Sosyal hayatımızda finans ile ne kadar ilişkisiz olursak olalım finansal krizler her zaman hepimizi ilgilendirir. Çünkü birçok insanın hayatı paraya endeksli bir hale gelmiştir. Depremi bile önceden haber veren sistemler geliştirilirken, krizlerin yaklaştığından bizi kim haberdar edecek?
İktisatçılar finansal krizlerin doğal afet olmadığını onları yaratan koşulların önceden oluştuğunu söylerler ve buna da bizi oldukça iyi inandırırlar. Fakat iktisatçıların ortak bir kararla krizin geldiğini söyledikleri bir krizi hiçbir zaman göremedik. Neredeyse dünya her beş yılda bir büyük bir kriz yaşarken iktisatçıların bir tekini bile ortak kararla öngörememiş olmaları bilim adına büyük utanç olarak kabul edilebilir.
Dünyanın son yüzyılda yaşadığı iki büyük kriz öncesinde halkın yeterli düzeyde iktisatçılar tarafından uyarılamamış olması tahribatı daha da arttırmıştır. 2007 krizinde Roubini hariç hiçbir iktisatçı krizin geldiğini açıklıkla söyleyememiştir. Üstelik Roubini alay konusu yapılmıştır. Böyle bir ortamda insanların ekonomistler tarafından uyarılmış olduğunu söylemek hiç kolay değildir; ki öyle de olmuştur. Peki ya son yüzyılın en büyük krizi? Orada ne olmuştur dersiniz?
Bir borsa broker’ı olan Roger Babson, 1929 yılında, krizin birkaç hafta öncesinde büyük bir ekonomik çöküşün yaklaştığını söylemiştir. Yatırımcılar inanacak gibi olsalar da Amerika’nın yetiştirdiği en büyük üç ekonomistten biri olan Irving Fisher (diğerleri James Tobin ve Milton Friedman) bu görüşe şiddetle karşı çıkarak, piyasaların seviyesinin normal olduğunu ve çöküş ihtimalinin olmadığını söylemiştir. Fakat piyasalar her zaman olduğu gibi ekonomisti değil, analisti dinlemiş ve 1929 ekonomik buhranı birkaç hafta sonra başlamıştır.

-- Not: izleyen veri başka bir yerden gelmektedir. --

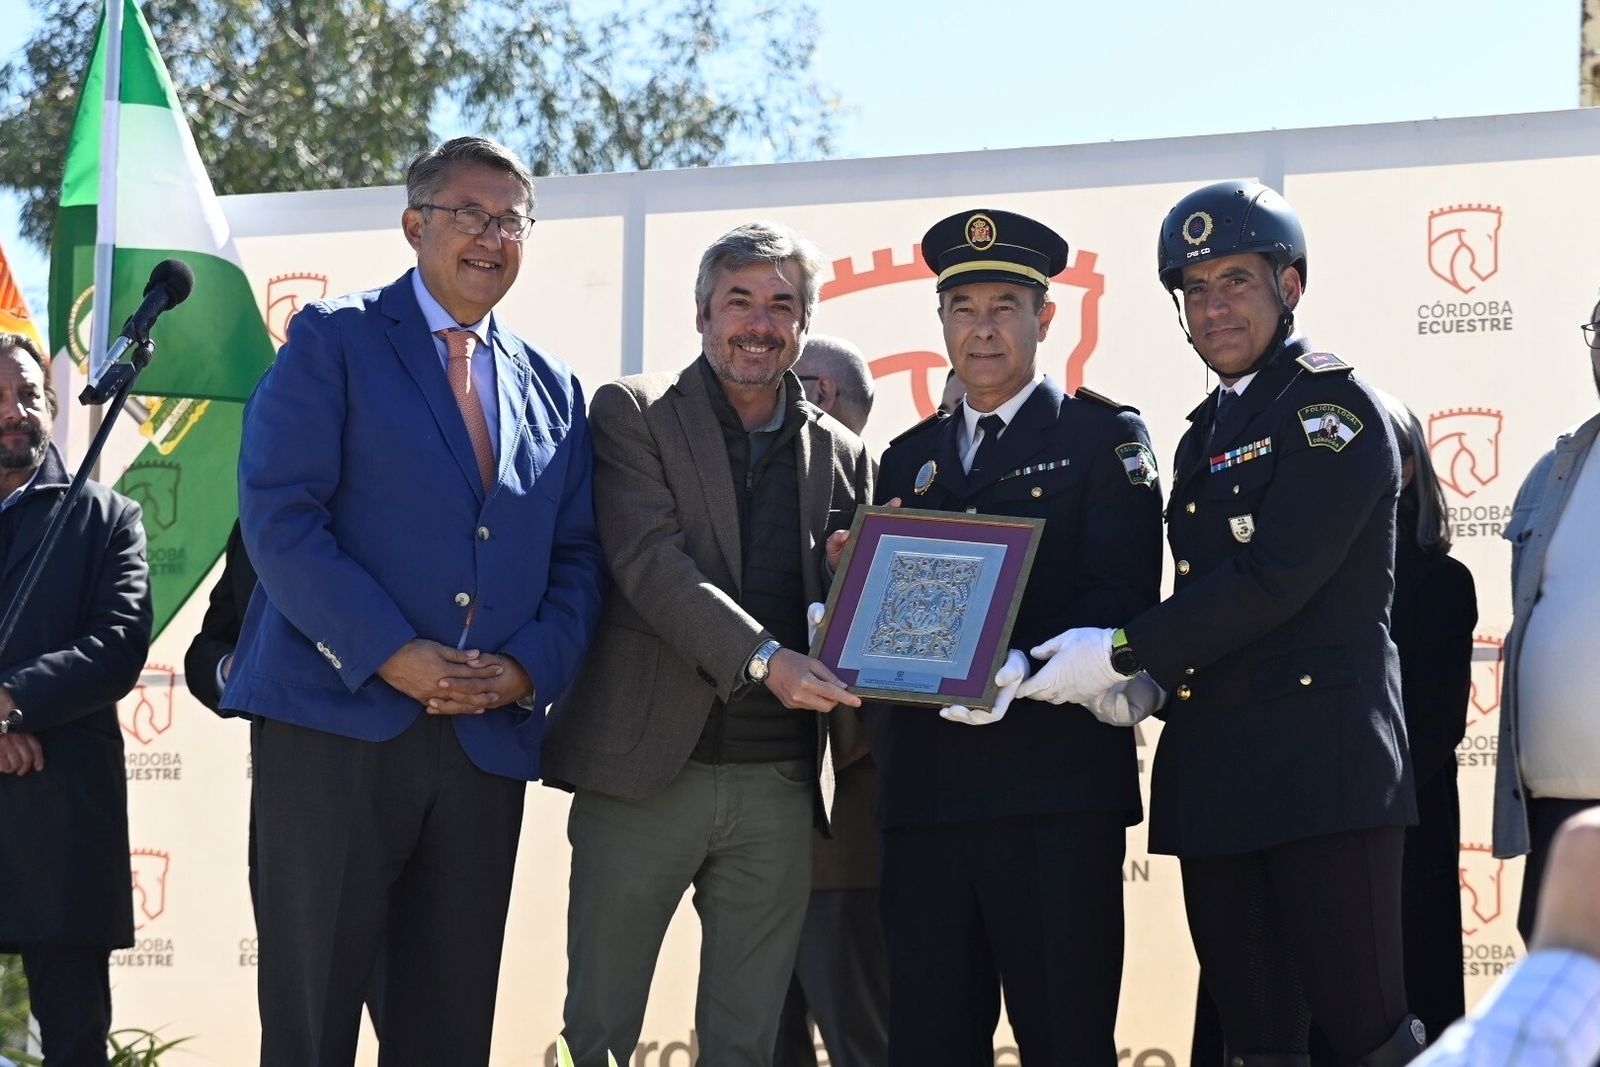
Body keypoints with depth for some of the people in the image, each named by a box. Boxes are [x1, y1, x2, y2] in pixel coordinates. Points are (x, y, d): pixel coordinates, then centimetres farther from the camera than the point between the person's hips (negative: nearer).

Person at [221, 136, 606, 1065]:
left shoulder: (555, 390, 17)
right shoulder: (334, 341, 2)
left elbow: (579, 558, 14)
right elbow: (279, 513, -8)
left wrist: (531, 666, -6)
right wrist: (389, 655, -17)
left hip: (489, 737, 4)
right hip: (338, 725, -4)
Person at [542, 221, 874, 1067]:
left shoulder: (840, 455, 14)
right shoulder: (634, 414, 2)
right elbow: (650, 560, -11)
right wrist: (763, 658, -23)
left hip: (780, 784, 4)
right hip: (647, 768, -3)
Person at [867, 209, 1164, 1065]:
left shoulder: (1105, 438, 5)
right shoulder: (909, 458, 21)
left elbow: (1123, 599, -7)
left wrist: (1022, 668, -23)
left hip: (1053, 790, -5)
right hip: (924, 792, 5)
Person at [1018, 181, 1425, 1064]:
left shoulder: (1332, 404, -5)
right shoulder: (1204, 436, 21)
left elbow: (1274, 577, -15)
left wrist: (1123, 652, -14)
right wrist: (1144, 683, 6)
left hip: (1319, 761, -8)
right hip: (1211, 775, 8)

Ortak aklın dünyadaki en büyük sembollerinden sayılan wikipedia iktisatçıyı (ekonomist) şöyle tanımlar: “Kaynakların insan ihtiyaçlarını en iyi karşılayacak şekilde kullanılması, sınırsız insan ihtiyaçlarının kıt kaynaklarla karşılanacak olanların belirlenmesi, ihtiyaçları karşılayacak mal ve hizmetlerin üretiminde kaynakların en iyi şekilde dağıtılması, üretilen mal ve hizmetlerin bölüşümü konularında çalışan kişidir.”
Yukarıdaki tanımda yazanların hepsine açıklama getiren ender ekonomistlerden biri Irving Fisher’dı. Geliştirdiği teorilerle neredeyse paranın ve ekonominin gizli doğasını tanımlamıştı. Fakat burnunun ucundaki krizi göremeyecek kadar piyasalara uzaktı ve bir o kadar da anlayışsız.
Bizi krizlere karşı iktisatçılar uyarmayacaksa kim uyaracak? Ortak aklın iktisatçı tanımı, iktisatçıların yaklaşan finansal krizlere karşı insanları uyarırlar diye bir görevinden bahsetmemiştir. İhtiyaçlar, kaynaklar, dağıtım ve bölüşüm gibi konulardan bahsetmiştir. Eğer iktisatçılar sadece bu konularla uğraşacaklarsa bugün kendilerine ihtiyaç kalmamış demektir. Çünkü bugün yaşadığımız dünyada en küçük şirket bile, sizin neye ihtiyacınız olduğunu, bunu hangi kaynaklarla ne kadar düşük fiyata üreteceğini, evinize kadar getirip nasıl teslim edeceğini ve bundan isteyen herkese istediği kadar üretebileceğini taahhüt etmektedir. Yani iktisatçının yaptığı her şeyi yapıyor.
Öyleyse söylenebilecek fazla bir şey kalmıyor: İktisatçı maktulen vefat etti!
1 yorum:
Ceteris paribus'un toplam profesör istihdam kapasitesi tüm dünyada iki elin parmaklarını geçmemesi gerekirken anlı şanlı prof.larımıza akıntıya kapılan balığın ölü balık olduğu argümanını hatırlatmak için geç kalmış olabiliriz.